#### [Provided passage]
Bill Of Rights Meaning

Bill of Rights Meaning in the United States

Bill of Rights: Debate Over the Constitution

The original Constitution drafted in 1787 did not include a bill of rights because the delegates to the Constitutional Convention did not think it necessary to set down a list of rights. Most of the framers believed that because the Constitution created a limited federal government, authorities would not try to establish a national religion, censor a newspaper, or prosecute someone at a secret trial.

When the Constitution went before the states for ratification, members of the Federalist Party, who favored ratification, soon found that failure to include a bill of rights had been a strategic error. The Federalists argued that the people retained all powers not delegated by the proposed Constitution, but the anti-Federalists did not trust this reasoning. Jefferson, then serving as a minister to France, read the proposal and sided with the advocates of a bill of rights. Human rights, he argued, were something ‘no just government should refuse, or rest on inference.’

The Federalists and anti-Federalists both tried to rally support for their position through widely distributed pamphlets. The Federal Republican Society, for example, printed antiratification pamphlets and spread them through the states. This group hoped that the states would reject the Constitution, which would lead to a second federal convention. Some states ratified the Constitution as early as 1787, but debates in these states often turned on the lack of a bill of rights. As the pamphlet war dragged out into the spring of 1788, many Federalists concluded that some concessions on the bill of rights issue were vital.

The debate over ratification extended beyond party lines. Many religious groups, particularly the Baptists, expressed alarm over the lack of explicit religious protections. Printers worried about possible curbs on the press. Old fears from pre-Revolutionary days regarding sweeping government searches, warrants, criminal-trial procedure, and other rights were stirred afresh during the debates.

Dedicated Federalists such as Alexander Hamilton remained unconcerned by the calls for a bill of rights, but Madison and others saw the need to compromise. The Constitution took effect when New Hampshire became the ninth state to ratify it on June 21, 1788. Virginia’s ratifying convention debated bitterly but finally approved the Constitution by a narrow margin five days after New Hampshire’s vote. Discouraged by the Virginia vote, the New York anti-Federalists accepted that the Constitution would be adopted, but also insisted that the First Congress consider a bill of rights. Leaders in Rhode Island and North Carolina refused to ratify the Constitution because of the lack of a bill of rights.

#### [Data to examine]
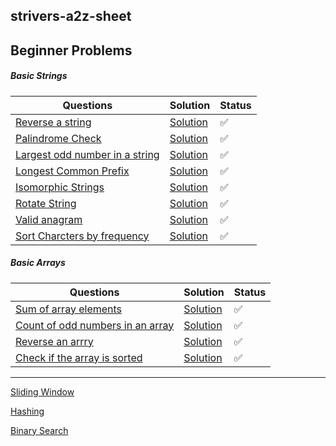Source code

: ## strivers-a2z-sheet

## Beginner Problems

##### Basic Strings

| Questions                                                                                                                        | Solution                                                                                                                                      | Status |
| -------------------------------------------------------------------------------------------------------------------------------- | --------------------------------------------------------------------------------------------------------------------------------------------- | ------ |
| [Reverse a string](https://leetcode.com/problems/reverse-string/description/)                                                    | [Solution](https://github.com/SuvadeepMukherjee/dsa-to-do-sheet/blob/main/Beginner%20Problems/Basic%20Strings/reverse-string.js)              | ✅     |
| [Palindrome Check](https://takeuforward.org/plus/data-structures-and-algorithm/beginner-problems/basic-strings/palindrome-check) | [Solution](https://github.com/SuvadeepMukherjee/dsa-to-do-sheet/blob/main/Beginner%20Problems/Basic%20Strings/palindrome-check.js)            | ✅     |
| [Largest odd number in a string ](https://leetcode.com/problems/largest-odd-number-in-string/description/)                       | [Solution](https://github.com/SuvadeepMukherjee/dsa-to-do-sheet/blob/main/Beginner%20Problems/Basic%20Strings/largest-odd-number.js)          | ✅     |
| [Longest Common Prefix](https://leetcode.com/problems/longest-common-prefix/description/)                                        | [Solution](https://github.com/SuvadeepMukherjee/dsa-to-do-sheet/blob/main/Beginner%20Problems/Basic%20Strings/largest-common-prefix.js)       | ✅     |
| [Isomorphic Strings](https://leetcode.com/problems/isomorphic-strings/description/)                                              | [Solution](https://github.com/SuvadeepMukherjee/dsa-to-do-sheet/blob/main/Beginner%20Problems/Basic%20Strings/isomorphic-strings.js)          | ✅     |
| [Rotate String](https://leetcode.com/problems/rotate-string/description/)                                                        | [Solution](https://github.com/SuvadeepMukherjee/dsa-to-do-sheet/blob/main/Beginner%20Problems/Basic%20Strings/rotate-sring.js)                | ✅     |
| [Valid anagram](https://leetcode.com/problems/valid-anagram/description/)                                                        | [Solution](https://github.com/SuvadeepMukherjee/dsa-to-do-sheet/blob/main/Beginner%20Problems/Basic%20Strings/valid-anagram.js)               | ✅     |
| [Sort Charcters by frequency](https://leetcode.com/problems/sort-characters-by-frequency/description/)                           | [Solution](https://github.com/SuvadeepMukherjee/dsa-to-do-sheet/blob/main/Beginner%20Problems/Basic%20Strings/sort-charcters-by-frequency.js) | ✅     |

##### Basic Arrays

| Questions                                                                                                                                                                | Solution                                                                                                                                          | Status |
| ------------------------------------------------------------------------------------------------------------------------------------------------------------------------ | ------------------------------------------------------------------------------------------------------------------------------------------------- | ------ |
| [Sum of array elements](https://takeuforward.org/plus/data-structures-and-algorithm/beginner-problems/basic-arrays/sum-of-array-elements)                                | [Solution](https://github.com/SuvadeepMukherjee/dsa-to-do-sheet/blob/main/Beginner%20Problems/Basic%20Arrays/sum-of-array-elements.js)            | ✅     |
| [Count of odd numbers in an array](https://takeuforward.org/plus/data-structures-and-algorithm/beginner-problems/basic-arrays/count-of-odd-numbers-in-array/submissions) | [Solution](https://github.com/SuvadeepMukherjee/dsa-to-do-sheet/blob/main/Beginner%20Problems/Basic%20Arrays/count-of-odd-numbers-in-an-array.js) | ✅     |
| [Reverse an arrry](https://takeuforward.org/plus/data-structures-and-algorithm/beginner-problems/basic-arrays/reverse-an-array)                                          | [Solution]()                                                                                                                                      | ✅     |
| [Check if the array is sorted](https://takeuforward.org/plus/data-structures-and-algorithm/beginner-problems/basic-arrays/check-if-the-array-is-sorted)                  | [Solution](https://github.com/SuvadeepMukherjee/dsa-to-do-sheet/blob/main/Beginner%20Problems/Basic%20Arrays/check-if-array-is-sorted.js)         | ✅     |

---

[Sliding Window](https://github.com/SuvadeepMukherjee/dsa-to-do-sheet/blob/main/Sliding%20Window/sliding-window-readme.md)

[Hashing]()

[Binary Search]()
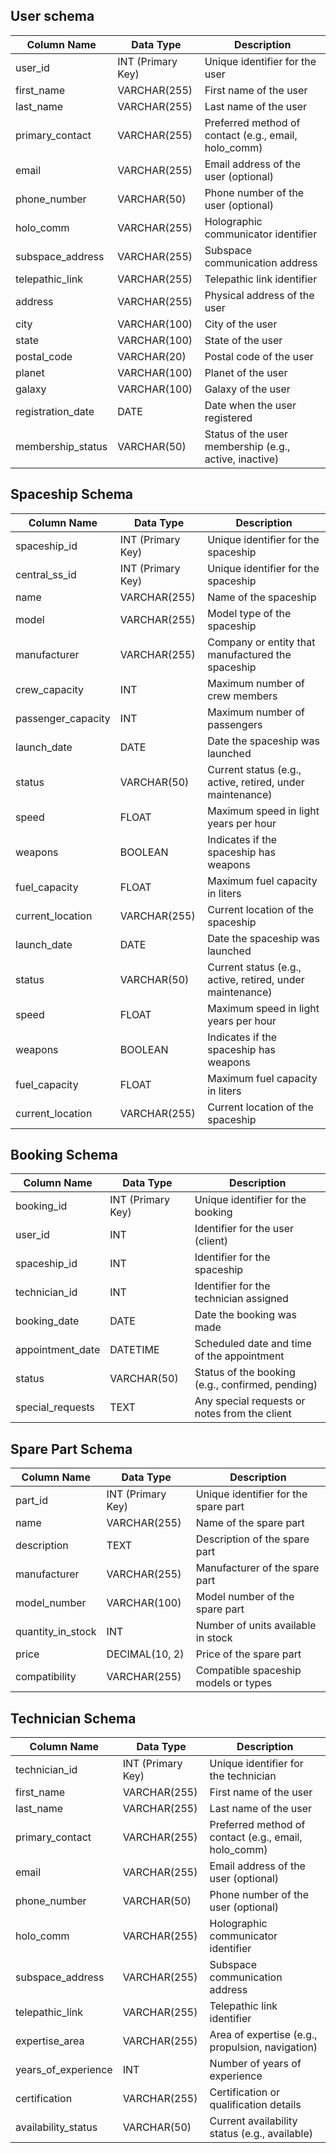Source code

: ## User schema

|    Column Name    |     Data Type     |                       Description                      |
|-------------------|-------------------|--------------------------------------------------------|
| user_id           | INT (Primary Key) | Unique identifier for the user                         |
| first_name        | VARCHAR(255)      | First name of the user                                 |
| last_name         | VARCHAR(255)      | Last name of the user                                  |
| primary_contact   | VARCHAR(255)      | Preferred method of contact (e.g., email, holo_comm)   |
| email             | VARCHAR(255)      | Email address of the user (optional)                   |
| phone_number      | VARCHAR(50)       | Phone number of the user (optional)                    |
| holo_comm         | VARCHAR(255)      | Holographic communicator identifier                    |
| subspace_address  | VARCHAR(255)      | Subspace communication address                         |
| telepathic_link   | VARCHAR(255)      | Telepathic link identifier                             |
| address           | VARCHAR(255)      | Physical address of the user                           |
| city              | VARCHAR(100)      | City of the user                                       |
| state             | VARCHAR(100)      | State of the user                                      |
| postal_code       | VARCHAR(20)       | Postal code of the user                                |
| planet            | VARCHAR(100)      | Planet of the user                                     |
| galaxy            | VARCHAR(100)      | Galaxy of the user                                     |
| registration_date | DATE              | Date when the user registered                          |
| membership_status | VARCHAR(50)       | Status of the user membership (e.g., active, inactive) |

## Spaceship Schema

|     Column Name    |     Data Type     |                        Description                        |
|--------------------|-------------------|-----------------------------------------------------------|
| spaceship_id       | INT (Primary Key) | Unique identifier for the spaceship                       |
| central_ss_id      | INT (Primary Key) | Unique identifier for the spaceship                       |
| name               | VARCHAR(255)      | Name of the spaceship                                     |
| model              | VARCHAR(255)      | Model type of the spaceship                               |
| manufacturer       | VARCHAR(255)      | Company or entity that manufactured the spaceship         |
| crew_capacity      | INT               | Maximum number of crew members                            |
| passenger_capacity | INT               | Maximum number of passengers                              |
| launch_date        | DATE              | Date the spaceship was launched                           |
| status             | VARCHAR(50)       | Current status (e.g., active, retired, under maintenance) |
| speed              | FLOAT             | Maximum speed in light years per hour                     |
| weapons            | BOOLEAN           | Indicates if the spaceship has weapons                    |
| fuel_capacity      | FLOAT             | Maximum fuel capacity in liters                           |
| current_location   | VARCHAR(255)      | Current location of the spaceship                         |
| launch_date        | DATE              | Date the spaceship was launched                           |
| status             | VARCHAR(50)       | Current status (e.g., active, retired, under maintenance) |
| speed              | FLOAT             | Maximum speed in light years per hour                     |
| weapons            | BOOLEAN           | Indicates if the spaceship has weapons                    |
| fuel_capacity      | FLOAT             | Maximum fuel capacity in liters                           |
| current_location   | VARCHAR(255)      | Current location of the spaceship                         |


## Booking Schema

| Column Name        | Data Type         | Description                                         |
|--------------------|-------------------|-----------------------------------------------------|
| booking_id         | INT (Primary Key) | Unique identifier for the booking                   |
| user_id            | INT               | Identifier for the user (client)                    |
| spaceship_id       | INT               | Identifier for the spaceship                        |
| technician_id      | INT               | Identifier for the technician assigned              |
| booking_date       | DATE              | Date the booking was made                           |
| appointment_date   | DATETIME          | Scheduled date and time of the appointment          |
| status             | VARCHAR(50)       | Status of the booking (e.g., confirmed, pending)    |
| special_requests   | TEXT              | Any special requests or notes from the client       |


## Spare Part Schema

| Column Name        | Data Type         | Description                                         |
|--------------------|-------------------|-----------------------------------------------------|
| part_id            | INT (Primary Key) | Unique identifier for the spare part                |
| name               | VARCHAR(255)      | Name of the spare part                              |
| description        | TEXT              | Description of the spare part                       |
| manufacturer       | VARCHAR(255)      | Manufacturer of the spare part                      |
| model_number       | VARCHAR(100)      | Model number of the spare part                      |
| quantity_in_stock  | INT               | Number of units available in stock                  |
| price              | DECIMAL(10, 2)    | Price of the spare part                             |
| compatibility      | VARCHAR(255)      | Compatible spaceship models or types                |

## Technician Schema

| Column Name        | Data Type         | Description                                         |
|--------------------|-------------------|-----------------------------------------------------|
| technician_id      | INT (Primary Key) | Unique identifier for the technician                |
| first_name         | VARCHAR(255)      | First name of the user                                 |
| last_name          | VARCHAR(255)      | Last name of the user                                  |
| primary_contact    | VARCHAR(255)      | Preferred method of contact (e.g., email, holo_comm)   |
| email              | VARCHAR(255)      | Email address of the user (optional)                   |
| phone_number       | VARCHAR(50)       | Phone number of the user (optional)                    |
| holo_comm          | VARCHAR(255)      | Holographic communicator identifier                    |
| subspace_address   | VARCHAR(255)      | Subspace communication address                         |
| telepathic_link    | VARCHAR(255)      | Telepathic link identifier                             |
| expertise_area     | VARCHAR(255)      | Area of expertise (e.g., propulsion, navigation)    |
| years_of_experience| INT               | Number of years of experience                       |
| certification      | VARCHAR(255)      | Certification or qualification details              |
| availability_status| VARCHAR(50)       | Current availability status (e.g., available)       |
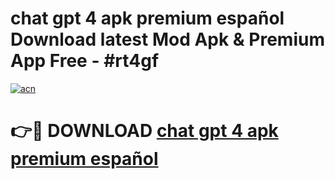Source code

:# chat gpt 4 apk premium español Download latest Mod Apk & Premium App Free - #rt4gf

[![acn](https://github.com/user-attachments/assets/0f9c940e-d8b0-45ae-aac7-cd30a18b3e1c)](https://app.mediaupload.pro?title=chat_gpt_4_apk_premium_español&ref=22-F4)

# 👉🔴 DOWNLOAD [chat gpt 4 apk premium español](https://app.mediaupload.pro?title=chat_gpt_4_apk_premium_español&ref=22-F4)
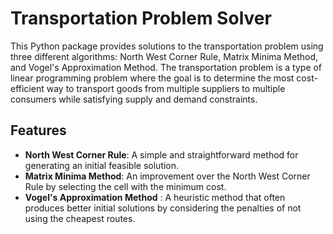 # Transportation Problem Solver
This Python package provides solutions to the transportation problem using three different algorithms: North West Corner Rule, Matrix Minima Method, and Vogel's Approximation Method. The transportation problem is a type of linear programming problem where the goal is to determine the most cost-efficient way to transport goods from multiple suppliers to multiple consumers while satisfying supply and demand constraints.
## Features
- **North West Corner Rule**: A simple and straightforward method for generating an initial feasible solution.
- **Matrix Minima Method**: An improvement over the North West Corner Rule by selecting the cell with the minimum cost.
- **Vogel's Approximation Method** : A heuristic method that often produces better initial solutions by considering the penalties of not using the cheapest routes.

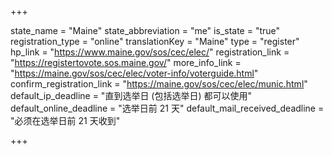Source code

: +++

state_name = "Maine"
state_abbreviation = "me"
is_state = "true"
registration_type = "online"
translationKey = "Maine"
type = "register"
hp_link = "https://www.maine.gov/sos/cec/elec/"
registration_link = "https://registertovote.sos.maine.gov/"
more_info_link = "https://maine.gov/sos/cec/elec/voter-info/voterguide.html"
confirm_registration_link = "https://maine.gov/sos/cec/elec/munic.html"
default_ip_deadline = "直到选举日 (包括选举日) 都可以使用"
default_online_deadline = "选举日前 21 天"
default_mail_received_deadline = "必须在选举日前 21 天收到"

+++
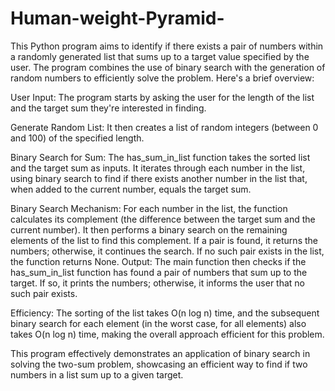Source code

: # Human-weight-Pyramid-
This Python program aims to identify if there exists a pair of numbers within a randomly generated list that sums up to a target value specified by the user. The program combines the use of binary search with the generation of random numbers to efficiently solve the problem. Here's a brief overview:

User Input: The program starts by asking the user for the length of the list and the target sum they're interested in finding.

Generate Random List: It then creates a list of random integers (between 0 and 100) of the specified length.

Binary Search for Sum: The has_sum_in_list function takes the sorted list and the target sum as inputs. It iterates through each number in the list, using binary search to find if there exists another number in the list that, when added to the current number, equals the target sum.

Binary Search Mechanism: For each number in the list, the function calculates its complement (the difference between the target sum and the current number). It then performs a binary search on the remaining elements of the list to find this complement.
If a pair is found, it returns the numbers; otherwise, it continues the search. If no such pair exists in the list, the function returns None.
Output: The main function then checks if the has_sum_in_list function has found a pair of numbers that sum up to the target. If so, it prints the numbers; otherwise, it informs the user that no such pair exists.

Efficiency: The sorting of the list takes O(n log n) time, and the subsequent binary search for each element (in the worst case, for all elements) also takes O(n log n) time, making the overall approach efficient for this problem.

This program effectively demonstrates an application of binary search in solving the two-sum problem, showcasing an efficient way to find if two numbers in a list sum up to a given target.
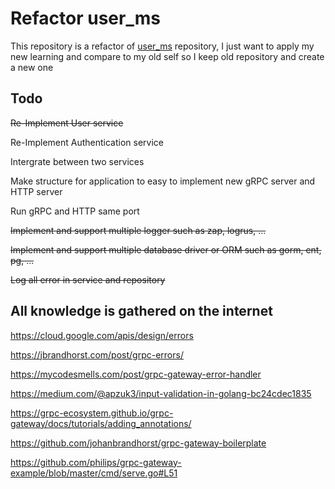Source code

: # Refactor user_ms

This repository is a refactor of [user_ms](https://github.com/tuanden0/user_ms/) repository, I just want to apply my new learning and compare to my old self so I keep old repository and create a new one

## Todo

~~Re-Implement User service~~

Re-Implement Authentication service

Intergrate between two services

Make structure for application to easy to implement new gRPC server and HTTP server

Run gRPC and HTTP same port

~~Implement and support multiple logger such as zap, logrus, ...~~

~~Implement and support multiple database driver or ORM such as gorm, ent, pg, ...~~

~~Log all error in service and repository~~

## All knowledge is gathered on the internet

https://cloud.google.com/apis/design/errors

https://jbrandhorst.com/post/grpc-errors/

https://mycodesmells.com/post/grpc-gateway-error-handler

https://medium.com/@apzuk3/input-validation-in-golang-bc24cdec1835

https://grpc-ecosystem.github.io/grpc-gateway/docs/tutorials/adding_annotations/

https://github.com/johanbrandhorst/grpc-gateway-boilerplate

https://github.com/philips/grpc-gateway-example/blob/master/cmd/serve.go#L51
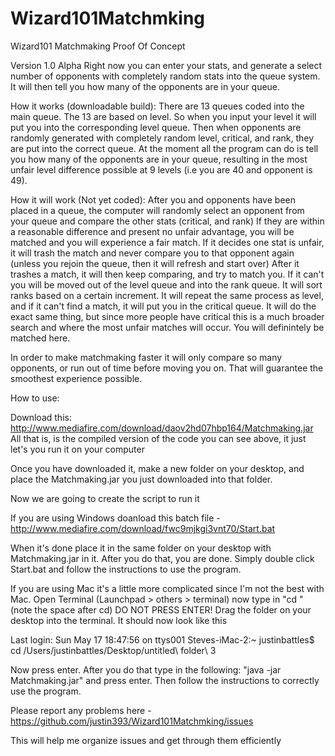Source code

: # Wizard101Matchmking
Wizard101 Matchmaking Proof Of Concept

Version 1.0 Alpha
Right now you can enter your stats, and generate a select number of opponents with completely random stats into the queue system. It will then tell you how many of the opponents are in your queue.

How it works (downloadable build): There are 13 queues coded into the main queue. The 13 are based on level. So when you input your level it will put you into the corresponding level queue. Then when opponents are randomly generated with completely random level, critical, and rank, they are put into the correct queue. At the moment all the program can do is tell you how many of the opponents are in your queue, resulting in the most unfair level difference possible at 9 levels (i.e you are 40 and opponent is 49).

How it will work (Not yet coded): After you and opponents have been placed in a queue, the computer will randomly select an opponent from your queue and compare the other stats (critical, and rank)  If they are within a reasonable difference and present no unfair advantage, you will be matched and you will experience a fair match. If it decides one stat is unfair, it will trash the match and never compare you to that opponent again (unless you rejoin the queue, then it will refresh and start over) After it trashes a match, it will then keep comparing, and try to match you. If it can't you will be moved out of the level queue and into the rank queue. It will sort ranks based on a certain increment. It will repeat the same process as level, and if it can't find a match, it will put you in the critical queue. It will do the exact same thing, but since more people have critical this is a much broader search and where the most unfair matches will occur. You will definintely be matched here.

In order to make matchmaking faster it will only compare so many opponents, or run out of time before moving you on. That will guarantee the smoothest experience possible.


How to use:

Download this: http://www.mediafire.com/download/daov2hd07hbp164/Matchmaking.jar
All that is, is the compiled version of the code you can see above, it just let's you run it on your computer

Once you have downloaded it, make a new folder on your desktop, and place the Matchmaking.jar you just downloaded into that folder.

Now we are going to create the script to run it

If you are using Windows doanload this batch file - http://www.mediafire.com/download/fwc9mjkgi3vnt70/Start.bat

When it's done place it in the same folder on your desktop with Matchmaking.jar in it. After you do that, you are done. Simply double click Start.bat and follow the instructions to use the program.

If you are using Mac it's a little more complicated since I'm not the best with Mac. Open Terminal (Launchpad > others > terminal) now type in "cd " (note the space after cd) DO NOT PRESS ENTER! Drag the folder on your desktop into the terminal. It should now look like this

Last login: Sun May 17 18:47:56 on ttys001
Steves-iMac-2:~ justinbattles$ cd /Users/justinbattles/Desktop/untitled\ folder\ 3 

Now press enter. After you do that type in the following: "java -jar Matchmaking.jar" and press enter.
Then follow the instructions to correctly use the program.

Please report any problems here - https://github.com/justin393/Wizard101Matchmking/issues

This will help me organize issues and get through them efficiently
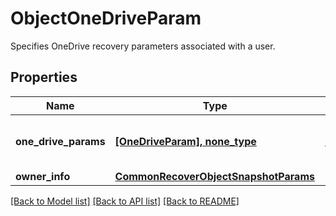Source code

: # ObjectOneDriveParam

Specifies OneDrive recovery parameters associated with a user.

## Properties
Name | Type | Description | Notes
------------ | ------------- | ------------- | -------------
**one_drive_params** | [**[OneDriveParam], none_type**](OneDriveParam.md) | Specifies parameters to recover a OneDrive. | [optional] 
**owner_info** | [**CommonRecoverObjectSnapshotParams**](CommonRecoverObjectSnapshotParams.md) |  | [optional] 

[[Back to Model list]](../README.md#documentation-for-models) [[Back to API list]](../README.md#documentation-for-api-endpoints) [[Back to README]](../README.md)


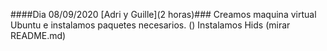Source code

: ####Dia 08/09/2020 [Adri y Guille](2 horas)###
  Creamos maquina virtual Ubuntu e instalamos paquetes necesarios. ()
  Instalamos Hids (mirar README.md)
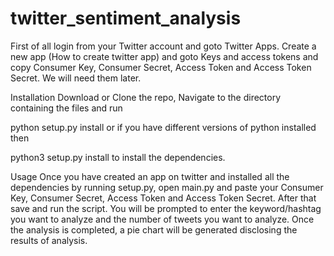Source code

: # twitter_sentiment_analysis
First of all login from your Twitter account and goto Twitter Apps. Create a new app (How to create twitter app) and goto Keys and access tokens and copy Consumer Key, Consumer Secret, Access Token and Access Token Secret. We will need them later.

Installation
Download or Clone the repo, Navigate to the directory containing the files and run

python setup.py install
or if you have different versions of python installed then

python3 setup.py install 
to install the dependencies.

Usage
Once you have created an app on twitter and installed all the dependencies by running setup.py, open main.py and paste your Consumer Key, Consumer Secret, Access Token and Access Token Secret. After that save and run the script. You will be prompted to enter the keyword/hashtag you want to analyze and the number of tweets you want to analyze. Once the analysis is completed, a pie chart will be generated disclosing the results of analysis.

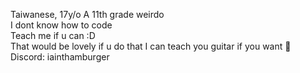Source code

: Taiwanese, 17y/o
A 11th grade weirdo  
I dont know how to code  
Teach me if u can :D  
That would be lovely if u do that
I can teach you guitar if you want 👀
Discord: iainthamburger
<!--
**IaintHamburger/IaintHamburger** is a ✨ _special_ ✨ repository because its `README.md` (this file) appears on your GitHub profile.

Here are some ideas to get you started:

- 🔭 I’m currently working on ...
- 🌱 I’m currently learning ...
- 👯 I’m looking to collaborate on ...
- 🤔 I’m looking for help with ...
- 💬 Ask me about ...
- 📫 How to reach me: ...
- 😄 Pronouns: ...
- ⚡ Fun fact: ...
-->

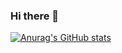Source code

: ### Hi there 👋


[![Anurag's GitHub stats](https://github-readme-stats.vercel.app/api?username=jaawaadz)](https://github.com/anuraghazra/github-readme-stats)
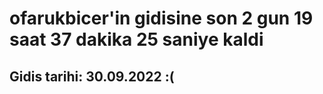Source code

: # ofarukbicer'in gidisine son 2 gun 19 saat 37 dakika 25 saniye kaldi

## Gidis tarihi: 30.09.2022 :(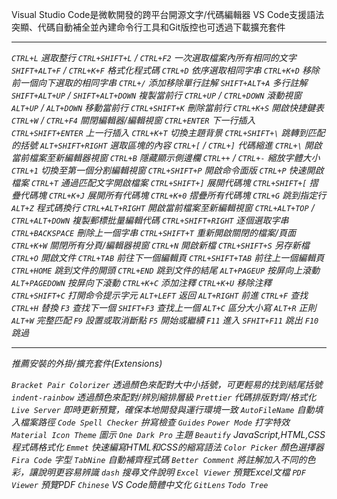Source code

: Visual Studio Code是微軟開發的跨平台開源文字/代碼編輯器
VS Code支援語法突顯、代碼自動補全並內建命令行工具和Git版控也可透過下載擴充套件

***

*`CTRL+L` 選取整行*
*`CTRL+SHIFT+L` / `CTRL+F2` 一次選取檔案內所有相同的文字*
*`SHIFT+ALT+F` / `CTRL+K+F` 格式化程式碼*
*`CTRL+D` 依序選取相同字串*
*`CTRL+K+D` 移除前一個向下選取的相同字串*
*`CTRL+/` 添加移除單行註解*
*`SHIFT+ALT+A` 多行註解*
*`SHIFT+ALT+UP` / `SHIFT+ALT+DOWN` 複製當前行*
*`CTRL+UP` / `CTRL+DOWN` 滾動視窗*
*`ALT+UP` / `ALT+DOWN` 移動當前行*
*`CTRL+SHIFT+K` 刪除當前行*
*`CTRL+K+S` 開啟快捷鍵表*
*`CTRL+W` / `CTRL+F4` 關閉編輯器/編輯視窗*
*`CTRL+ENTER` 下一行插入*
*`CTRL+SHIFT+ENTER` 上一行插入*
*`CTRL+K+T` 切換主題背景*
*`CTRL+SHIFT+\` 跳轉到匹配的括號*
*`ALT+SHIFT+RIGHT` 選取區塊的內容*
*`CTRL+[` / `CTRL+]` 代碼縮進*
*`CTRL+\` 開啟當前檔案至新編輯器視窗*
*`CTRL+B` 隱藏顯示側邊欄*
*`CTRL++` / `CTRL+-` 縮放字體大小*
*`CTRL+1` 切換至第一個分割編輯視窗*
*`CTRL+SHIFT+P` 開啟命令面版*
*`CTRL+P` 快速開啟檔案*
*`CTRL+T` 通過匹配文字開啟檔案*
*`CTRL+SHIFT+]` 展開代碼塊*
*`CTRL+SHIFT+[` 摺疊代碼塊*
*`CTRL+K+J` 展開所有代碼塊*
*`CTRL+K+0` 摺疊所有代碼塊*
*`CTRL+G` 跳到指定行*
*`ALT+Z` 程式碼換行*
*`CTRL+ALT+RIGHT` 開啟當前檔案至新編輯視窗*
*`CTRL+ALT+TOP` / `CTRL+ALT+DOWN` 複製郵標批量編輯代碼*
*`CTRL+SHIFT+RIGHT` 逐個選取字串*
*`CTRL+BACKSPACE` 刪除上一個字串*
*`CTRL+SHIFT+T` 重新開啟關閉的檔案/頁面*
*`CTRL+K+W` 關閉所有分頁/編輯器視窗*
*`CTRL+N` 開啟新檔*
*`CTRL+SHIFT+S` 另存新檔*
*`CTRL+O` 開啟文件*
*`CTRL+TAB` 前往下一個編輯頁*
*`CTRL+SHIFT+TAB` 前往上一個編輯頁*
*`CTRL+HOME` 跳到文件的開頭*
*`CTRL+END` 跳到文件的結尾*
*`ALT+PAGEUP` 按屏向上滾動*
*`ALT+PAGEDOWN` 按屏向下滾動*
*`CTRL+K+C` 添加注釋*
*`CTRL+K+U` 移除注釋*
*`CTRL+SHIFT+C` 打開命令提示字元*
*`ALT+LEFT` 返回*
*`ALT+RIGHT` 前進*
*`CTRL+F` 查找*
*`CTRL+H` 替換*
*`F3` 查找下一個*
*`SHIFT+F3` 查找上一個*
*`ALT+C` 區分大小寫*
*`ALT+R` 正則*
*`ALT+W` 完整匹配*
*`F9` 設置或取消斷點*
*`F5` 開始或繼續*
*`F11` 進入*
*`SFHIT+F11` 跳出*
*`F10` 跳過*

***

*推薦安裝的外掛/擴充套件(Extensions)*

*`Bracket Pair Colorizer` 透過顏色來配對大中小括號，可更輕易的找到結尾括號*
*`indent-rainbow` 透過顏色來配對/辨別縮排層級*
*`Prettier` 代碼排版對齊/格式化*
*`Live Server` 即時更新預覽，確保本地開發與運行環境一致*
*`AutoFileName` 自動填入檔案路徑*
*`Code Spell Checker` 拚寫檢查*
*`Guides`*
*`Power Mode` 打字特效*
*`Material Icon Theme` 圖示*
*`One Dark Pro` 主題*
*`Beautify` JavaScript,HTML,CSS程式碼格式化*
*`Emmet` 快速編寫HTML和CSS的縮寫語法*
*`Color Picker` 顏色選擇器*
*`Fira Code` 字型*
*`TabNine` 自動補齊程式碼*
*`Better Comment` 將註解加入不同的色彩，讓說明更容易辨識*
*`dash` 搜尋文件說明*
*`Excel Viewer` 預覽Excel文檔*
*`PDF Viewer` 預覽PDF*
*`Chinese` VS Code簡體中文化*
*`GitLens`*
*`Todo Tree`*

#### [Work order A]
According to the passage on the Bill of Rights debate, why did the original Constitution drafted in 1787 leave out a bill of rights?
#### [Work order B]
Write out the passage on the Bill of Rights debate word for word, starting at "The Federalists and" and ending at "issue were vital.".
#### [Work order C]
Extend the passage on the Bill of Rights debate, picking up right after its final sentence.

#### [Exercise result A]
The delegates to the Constitutional Convention thought a list of rights unnecessary. Most of the framers believed that because the Constitution created a limited federal government, authorities would not try to establish a national religion, censor a newspaper, or prosecute someone at a secret trial.

#### [Exercise result B]
The Federalists and anti-Federalists both tried to rally support for their position through widely distributed pamphlets. The Federal Republican Society, for example, printed antiratification pamphlets and spread them through the states. This group hoped that the states would reject the Constitution, which would lead to a second federal convention. Some states ratified the Constitution as early as 1787, but debates in these states often turned on the lack of a bill of rights. As the pamphlet war dragged out into the spring of 1788, many Federalists concluded that some concessions on the bill of rights issue were vital.

#### [Exercise result C]
James Madison kept the idea of a bill of rights alive in Congress. He had lost a Senate seat and barely won election to the House of Representatives, having finally made an unequivocal campaign pledge to fight for a bill of rights. Madison soon found he was almost alone in his concern for prompt action on this promise, but agreed to consider all reasonable suggestions for the new bill of rights. He distilled the essence of English and American personal freedoms, relying heavily on George Mason’s Virginia Bill of Rights.

When Madison reminded fellow members of Congress of the promise to enact a bill of rights, his insistence upon action met with some coolness. He kept fighting, however, and presented his plan to the House in June 1789. Madison originally thought the bill of rights should be incorporated into the original Constitution, rather than offered as separate amendments. After weeks of delay, the House appointed a committee to prepare a bill of rights, with Madison and Roger Sherman of Connecticut serving under Chairman John Vining of Delaware. Sherman favored a separate bill of rights, and his suggestion was finally adopted over Madison’s inclusion plan. After much debate, the House passed 17 proposed amendments.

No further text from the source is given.